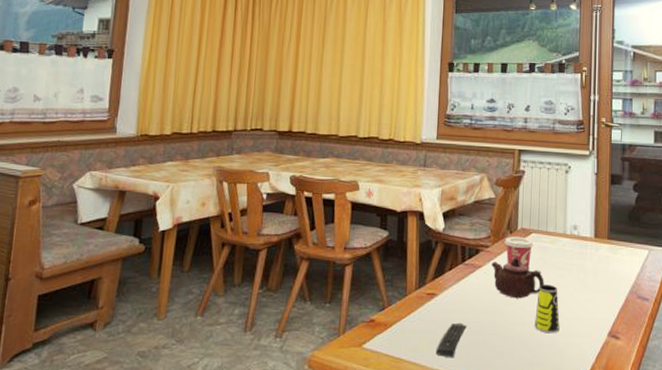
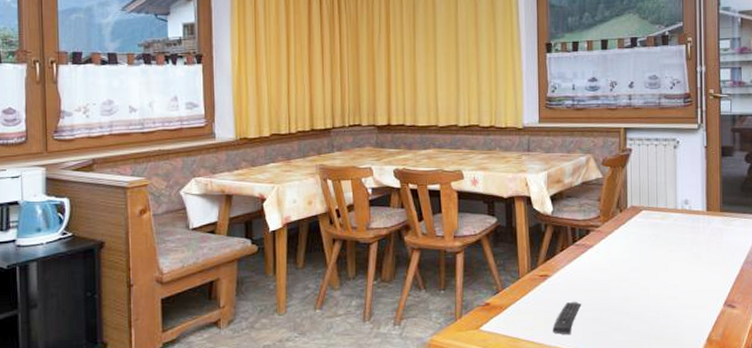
teapot: present [491,257,544,299] -> none [603,235,657,275]
cup: present [504,236,534,270] -> none [615,214,645,247]
cup: present [535,284,560,334] -> none [649,260,675,307]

——————————

__Task requirements__
Reproduce all the material exactly, omitting images.

__Task answer__
teapot: present [491,257,544,299] -> none [603,235,657,275]
cup: present [504,236,534,270] -> none [615,214,645,247]
cup: present [535,284,560,334] -> none [649,260,675,307]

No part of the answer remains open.